What to produce: Find each line in the records below that contains the string "name", and copy every such line.

Stored items
--------

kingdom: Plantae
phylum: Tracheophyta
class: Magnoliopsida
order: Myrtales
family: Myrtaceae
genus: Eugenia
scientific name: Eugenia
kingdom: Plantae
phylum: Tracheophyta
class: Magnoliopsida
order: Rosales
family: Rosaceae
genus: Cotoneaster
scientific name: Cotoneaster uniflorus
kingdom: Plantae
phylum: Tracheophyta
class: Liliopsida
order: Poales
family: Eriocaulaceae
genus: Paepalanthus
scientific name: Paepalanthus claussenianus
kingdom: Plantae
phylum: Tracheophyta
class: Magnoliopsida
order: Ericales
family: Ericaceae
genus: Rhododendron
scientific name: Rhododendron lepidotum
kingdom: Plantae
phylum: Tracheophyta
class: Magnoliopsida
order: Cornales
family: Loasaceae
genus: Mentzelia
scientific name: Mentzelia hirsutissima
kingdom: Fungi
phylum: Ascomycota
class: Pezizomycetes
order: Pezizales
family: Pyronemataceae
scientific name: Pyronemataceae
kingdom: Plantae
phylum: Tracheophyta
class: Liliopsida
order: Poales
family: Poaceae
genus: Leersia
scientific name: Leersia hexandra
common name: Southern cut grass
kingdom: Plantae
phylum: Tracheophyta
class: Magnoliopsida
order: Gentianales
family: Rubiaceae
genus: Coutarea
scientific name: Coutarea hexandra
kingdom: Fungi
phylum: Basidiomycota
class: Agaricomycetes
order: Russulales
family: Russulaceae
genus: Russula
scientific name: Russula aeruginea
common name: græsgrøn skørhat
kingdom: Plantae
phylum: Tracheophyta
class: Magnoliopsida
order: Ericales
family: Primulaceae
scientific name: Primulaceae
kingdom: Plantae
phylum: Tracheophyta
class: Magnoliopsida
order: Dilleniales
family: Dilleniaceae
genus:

--------

Written solution:
scientific name: Eugenia
scientific name: Cotoneaster uniflorus
scientific name: Paepalanthus claussenianus
scientific name: Rhododendron lepidotum
scientific name: Mentzelia hirsutissima
scientific name: Pyronemataceae
scientific name: Leersia hexandra
common name: Southern cut grass
scientific name: Coutarea hexandra
scientific name: Russula aeruginea
common name: græsgrøn skørhat
scientific name: Primulaceae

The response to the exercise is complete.